Доказательства? Доказательств нет. Но, во-первых, большинство следователей не искушены, неграмотные (может быть, их поэтому и не учили?), а во-вторых — коварство врага.
Гипноз — служение революции.
Солженицын говорит, что чекисты хорошо ели, легко работали. Может быть, в лагерях — да. А у нас в округе — ужас. Как раз наоборот, офицеры в воинских частях не голодали. Им перепадало с солдатской кухни. А нам — нет. Правда, генерал и Васильев были сыты. И начальники отделений».
30 июня 1973 года к этим рассуждениям добавились новые:
«В „Смерш“ были разные люди: грамотные, кретины и т. д. И кое-кто понимал, что люди, попадавшие туда, никакие не враги и не шпионы.
Ведь то, что им предъявлялось в качестве обвинения (говорили в колхозах, не было оружия на фронте в первые месяцы войны), обо всем этом они говаривали или думали и сами. Но таков автоматизм мышления, который действовал в этой системе: раз попал, надо осудить. Ибо освобождение — брак, и на наказание в 10 лет смотрели как на какую-то норму. И к тем не было никакого интереса… Осуждали автоматически, часто без всякой злобы».
Вообще Абрамов неоднократно возвращался к преступным установкам и методам следственной работы, которые тянулись от репрессий тридцатых годов. Еще в 1958 году он с возмущением писал: «Дико: работа оценивается по количеству арестов. Отсюда — злоупотребления». Писатель собирался деятельность контрразведки военных лет сопоставить с преступлениями 1937 года, хотел ввести в повесть «тип следователя того времени».
В январе 1965 года в заметке «Сталинские принципы следовательской работы» автор кратко излагал те установки, исполнять которые требовали Вышинский, Ежов, Берия, а в повести — Васильев.

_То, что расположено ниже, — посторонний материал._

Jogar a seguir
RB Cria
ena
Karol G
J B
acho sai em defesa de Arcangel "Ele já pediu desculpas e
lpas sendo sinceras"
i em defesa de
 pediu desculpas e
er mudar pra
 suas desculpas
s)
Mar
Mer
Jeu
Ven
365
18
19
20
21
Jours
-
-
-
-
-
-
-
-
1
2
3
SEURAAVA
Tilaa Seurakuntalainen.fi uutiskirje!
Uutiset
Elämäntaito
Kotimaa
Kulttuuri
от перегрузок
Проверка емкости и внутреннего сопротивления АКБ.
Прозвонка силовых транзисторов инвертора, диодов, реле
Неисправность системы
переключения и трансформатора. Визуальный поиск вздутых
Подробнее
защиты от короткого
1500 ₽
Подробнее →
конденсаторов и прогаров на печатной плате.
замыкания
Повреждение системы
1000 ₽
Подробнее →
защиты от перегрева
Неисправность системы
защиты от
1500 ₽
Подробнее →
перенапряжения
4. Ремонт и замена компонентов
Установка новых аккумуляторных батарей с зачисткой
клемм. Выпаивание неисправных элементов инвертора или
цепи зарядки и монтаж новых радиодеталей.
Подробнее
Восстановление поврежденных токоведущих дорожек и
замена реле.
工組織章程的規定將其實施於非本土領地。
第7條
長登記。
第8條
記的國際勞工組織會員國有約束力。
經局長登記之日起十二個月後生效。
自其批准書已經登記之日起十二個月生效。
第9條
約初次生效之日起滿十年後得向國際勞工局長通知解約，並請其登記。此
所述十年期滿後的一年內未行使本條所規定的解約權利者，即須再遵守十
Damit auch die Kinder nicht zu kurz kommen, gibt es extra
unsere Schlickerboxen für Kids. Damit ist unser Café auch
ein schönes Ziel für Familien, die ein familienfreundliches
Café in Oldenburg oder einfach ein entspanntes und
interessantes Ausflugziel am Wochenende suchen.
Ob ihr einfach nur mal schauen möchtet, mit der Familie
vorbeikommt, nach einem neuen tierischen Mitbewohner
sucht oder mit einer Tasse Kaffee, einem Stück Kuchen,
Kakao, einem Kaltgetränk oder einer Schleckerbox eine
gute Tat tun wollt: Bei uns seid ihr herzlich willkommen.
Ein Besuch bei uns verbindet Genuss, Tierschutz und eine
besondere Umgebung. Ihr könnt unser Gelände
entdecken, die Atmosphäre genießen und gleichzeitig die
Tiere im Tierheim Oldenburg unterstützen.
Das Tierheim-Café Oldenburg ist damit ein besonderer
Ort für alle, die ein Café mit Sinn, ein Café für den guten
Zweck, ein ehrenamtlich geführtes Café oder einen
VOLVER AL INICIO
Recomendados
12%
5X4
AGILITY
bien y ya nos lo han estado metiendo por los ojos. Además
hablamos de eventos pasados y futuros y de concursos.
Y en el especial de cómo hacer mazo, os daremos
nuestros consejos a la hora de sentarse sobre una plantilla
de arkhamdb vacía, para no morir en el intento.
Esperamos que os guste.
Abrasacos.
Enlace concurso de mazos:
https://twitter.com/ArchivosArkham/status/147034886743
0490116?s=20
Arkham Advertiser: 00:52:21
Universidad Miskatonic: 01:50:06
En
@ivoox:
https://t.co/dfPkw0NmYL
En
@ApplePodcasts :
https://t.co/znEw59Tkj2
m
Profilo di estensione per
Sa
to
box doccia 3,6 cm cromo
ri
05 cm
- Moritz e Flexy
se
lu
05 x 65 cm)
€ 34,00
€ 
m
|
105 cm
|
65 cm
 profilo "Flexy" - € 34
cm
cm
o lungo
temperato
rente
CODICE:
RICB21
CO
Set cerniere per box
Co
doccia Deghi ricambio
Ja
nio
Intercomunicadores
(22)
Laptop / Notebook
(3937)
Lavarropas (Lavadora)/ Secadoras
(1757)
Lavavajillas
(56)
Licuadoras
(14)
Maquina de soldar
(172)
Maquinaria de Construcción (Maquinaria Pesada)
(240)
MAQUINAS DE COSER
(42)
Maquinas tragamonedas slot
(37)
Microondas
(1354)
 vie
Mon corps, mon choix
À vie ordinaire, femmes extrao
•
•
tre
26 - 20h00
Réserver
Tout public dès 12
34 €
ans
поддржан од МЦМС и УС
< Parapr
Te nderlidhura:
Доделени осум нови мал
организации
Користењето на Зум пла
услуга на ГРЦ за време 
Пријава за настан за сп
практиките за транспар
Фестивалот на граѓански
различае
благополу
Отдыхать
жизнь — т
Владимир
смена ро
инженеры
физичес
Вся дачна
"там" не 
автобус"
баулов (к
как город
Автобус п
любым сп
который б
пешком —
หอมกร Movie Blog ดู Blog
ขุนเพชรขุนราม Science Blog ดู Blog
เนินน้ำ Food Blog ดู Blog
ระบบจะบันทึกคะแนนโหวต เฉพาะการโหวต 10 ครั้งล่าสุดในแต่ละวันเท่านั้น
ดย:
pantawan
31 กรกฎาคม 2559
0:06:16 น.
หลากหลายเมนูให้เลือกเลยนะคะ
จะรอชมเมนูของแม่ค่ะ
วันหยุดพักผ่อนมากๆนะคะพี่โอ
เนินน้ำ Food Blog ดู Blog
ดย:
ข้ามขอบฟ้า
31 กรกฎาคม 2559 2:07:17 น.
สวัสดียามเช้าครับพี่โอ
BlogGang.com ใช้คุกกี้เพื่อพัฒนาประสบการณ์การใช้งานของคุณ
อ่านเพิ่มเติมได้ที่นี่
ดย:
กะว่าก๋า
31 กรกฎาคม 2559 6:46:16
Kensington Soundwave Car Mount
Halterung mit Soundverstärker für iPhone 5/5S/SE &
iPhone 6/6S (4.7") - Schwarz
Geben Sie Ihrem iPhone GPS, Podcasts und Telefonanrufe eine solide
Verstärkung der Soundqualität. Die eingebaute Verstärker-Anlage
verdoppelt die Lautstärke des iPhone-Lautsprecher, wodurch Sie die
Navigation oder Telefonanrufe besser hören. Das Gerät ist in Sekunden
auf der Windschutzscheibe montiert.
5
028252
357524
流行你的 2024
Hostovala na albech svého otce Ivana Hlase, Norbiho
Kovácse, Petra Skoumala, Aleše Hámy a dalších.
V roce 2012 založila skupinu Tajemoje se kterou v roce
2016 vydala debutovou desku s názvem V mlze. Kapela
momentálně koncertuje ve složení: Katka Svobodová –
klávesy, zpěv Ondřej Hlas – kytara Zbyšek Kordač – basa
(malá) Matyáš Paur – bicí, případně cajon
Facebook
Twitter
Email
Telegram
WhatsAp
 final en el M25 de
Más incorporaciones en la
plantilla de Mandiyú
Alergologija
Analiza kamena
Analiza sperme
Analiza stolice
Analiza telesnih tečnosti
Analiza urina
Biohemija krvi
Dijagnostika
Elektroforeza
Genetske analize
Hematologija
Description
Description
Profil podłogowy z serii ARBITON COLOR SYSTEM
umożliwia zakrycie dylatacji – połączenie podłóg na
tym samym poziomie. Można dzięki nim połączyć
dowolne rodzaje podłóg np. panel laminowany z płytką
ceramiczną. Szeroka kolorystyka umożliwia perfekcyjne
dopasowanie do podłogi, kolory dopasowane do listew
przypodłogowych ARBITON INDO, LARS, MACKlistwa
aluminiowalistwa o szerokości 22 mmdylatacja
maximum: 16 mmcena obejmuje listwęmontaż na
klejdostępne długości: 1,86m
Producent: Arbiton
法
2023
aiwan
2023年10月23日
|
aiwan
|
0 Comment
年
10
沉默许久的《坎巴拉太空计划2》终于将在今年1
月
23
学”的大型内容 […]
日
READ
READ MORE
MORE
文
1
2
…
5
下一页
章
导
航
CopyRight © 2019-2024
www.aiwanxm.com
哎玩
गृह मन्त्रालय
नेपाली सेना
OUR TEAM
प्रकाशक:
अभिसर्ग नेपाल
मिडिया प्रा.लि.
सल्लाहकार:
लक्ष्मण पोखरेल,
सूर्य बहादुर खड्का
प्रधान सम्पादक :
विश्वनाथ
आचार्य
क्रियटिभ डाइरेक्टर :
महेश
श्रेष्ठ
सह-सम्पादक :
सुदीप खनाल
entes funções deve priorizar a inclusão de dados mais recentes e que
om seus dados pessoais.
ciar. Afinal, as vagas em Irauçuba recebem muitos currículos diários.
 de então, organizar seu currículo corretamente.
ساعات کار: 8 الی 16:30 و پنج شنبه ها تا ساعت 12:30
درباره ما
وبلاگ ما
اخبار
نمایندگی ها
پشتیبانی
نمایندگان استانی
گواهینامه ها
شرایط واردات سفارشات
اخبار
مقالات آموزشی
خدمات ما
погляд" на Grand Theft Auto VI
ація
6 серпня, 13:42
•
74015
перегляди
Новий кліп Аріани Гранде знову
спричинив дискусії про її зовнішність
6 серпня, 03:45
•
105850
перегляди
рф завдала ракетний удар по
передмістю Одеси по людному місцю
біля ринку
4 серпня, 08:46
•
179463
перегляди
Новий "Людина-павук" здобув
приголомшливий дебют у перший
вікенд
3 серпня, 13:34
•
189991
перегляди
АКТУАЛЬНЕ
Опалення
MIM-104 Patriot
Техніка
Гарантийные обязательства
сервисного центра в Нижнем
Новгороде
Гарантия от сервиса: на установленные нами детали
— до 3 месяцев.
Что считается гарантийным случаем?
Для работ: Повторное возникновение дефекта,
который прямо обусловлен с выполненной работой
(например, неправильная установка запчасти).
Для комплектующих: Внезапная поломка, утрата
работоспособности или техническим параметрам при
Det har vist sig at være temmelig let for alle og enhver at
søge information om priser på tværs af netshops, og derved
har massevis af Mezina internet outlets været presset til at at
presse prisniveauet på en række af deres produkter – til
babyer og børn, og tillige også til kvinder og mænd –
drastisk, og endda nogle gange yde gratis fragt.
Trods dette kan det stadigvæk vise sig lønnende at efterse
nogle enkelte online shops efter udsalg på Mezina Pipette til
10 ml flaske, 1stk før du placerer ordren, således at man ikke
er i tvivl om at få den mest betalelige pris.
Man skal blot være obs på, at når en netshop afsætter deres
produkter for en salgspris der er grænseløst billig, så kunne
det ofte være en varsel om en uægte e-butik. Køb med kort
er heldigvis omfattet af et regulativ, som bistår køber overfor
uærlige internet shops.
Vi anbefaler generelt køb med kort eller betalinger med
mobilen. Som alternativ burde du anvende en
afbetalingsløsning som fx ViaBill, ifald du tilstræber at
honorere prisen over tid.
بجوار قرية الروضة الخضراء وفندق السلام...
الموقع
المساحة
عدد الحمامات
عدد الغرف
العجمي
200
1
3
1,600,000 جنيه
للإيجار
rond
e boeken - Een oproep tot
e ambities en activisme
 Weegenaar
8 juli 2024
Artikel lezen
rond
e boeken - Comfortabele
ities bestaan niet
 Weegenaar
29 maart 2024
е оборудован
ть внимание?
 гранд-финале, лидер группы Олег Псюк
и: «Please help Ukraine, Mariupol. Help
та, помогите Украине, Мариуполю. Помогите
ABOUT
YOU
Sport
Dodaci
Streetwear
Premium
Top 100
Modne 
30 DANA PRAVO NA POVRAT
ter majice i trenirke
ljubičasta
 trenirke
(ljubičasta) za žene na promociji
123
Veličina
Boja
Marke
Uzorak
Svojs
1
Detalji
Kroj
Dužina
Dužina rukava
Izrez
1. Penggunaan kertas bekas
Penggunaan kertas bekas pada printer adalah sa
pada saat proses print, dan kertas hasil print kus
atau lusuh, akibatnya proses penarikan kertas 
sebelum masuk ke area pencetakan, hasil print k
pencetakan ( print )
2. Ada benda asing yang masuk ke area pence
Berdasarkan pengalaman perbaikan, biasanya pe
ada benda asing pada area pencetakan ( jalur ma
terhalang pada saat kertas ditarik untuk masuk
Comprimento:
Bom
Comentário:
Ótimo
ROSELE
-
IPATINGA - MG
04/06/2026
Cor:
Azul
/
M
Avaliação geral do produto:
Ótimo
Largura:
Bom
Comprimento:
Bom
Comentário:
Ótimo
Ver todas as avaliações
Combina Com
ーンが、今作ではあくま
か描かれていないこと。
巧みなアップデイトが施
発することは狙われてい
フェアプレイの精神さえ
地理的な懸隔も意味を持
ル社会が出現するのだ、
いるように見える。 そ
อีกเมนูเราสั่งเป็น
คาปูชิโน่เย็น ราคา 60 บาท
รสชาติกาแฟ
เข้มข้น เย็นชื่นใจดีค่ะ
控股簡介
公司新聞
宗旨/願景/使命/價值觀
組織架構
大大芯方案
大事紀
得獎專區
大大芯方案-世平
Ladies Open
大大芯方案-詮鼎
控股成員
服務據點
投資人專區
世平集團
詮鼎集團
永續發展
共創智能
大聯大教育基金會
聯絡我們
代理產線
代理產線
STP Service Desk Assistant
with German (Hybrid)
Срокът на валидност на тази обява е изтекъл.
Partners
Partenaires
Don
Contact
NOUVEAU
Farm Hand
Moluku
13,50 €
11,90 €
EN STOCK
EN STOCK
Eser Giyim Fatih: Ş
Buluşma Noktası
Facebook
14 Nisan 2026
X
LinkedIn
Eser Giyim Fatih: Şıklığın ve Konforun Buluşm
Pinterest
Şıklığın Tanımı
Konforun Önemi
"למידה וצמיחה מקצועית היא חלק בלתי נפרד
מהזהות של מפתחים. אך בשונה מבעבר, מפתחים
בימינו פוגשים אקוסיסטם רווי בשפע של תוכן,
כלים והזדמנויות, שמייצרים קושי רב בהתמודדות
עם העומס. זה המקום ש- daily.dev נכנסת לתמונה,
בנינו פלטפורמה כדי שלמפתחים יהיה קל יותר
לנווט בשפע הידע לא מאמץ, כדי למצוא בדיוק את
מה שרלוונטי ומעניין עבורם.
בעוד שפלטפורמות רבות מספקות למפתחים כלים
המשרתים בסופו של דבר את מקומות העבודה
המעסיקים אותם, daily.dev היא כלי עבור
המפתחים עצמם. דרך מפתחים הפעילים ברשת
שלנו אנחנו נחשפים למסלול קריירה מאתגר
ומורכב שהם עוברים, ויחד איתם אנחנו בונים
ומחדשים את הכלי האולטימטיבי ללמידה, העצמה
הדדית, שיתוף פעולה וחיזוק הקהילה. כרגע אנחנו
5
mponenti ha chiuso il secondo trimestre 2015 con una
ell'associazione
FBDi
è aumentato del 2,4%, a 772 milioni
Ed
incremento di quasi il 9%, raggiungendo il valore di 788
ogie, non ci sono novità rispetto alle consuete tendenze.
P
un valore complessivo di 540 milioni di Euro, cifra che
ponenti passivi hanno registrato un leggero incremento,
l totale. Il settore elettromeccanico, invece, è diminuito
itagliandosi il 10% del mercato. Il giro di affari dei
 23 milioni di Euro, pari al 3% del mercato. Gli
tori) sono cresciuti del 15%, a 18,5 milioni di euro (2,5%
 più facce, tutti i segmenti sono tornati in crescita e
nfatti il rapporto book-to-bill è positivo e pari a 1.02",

«В деле нет состава преступления. Человек невиновен. Но где формальные (документированные) доказательства его невиновности? Да, вина человека не доказана. Но ведь не доказана его и невиновность.
Для того чтобы освободить подследственного, надо доказать его невиновность, хотя бы в деле и не было доказательств его виновности. А это не входит в функции следователя. Он не адвокат.
Следователь в „Смерше“ выполнял роль прокурора. Предполагается заранее, что арестованный человек — враг».
Но Абрамов избегал огульного осуждения чекистов. Более того, он подчеркивал, что в их среде было такое же социальное расслоение, как во всем обществе. О том — полемическая запись 3 октября 1980 года:
«О привилегиях „Смерш“.
Считается, что работники НКВД, а следовательно, и „Смерш“ образовывали особую элиту, которая пользовалась особыми привилегиями. Враки!